In Country: Summary of the World Social Forum in Belem, Brasil

The following are a couple of salient excerpts from the summary. Otherwise, here is the link for you to read the whole document. It's pretty compelling and worth more of my attention than I have time to give it right now. http://www.globalresearch.ca/index.php?context=va&aid=12520

"The declaration of indigenous peoples uses similar terms to those found in the ASM declaration to formulate demands for an antiracist, antipatriarchal and socialist alternative that would respect the earth mother. The crisis of the capitalist, eurocentric, patriarchal and racist development model is complete and opens onto the biggest social and environmental crisis in the history of humankind. The financial, economic and energy crisis contributes to structural unemployment, social exclusion, racist violence, machism, and religious fanaticism. So many deep and simultaneous crises spell out a genuine crisis in Western civilisation, the crisis of the ‘capitalist development and modernity’ that jeopardizes all forms of life. Yet even in such a quandary some still dream of improving this model and will not recognize that the present crisis is a product of capitalism itself, on eurocentrism with its model of a State for one nationality, of cultural homogeneity, of Western positive law, and of commodification of life."

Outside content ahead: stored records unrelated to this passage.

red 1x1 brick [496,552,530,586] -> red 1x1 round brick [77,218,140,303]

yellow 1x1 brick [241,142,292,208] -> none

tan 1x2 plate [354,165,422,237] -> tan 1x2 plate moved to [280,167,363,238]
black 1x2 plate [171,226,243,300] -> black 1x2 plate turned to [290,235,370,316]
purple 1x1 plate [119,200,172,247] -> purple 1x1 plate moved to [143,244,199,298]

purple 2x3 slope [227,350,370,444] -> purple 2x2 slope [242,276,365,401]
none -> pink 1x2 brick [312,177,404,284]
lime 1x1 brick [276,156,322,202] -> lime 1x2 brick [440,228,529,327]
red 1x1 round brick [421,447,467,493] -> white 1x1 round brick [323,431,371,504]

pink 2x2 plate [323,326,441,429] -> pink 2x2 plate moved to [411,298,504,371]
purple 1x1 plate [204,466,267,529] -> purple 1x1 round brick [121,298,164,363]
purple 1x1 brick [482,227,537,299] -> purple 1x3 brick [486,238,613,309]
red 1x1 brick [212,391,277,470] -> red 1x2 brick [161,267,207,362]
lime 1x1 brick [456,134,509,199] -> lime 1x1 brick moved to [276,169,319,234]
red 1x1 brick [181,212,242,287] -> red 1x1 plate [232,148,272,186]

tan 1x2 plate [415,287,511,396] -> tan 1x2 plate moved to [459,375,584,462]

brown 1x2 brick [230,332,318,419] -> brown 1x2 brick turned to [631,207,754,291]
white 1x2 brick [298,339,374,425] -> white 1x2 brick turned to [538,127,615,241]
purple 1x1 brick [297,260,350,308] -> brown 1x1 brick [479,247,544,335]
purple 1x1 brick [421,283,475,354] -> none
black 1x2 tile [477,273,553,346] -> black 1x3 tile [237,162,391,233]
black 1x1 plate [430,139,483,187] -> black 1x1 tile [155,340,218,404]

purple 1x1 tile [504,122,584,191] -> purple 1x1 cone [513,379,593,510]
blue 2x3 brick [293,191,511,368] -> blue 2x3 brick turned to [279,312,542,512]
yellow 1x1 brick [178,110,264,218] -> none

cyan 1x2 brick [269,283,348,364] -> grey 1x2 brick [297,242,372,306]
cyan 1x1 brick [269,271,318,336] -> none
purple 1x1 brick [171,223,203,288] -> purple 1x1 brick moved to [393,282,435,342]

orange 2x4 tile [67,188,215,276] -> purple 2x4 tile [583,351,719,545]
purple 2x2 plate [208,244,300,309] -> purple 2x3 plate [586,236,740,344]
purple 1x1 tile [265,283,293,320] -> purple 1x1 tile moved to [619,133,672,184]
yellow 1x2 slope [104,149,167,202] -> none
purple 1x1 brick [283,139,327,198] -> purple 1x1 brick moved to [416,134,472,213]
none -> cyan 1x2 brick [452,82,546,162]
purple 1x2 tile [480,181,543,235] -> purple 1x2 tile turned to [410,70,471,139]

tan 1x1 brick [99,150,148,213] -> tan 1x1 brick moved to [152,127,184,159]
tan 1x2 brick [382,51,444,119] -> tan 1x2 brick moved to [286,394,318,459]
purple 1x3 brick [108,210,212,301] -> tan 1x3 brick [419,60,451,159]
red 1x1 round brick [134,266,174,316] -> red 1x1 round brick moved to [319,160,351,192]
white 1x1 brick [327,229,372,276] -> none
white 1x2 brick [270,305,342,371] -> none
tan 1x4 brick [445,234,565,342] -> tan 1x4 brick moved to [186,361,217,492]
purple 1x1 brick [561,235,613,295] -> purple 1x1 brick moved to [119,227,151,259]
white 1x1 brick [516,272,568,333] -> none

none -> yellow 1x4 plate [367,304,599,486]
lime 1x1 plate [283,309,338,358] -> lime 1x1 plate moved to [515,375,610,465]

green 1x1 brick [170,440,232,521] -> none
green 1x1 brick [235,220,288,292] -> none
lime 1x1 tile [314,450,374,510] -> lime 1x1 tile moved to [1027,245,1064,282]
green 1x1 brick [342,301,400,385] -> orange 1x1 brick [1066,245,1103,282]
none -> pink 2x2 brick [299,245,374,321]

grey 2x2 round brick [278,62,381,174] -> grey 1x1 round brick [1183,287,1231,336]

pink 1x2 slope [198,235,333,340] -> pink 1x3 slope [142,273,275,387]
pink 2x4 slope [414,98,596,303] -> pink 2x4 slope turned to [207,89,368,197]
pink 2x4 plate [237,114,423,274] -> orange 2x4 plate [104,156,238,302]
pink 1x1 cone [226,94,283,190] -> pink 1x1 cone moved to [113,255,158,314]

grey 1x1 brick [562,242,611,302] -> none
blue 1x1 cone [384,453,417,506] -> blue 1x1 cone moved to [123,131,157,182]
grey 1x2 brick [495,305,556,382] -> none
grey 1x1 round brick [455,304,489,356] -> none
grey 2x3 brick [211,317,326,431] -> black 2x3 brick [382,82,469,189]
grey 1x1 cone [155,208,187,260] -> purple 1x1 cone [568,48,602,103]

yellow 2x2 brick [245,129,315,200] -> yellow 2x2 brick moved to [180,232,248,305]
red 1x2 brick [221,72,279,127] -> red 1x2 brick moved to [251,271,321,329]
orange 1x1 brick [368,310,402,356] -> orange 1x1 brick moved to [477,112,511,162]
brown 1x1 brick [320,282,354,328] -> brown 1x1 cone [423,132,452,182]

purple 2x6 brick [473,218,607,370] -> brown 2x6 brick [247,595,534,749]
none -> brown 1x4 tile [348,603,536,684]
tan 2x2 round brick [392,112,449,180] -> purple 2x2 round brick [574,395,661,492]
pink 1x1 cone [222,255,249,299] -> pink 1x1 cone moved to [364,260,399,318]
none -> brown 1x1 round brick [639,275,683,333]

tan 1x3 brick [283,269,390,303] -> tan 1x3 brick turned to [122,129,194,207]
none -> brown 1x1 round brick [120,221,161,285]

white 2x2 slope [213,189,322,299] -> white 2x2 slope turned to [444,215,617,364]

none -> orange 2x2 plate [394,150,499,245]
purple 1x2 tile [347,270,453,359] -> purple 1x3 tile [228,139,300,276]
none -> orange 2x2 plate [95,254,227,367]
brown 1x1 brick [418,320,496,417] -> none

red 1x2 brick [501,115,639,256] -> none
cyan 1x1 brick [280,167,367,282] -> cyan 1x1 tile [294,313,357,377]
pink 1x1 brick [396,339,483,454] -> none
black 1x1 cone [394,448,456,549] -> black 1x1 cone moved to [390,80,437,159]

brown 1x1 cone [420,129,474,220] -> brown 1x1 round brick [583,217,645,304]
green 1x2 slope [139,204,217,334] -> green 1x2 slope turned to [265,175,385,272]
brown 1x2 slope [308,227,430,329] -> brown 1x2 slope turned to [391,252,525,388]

"Lula’s political stance is close to the liberal social model of Gordon Brown in England, or of Zapatero in Spain. It mainly favours the big capitalist Brazilian companies established throughout Latin America, the powerful Brazilian agribusiness sector, the private banking system, and the big transnational corporations located in Brazil. It is a policy that promotes exports as fundamental to development, in particular the sugar cane industry with a view to producing ethanol, and transgenic soy exports. In ecological terms, however, the consequences for the last five years have been catastrophic. Since 2003, Lula’s policies have engendered deforestation in Amazonia over an area equal to that of Venezuela."

1 comment:

huevofilosofo said...

FYI: this week on “NOW” is discussing the murder of social activist Sister Dorothy who was killed trying to help save the Brazilian Amazon and help empower peasant farmers. Ugh! just like Chico Mendes--wtf!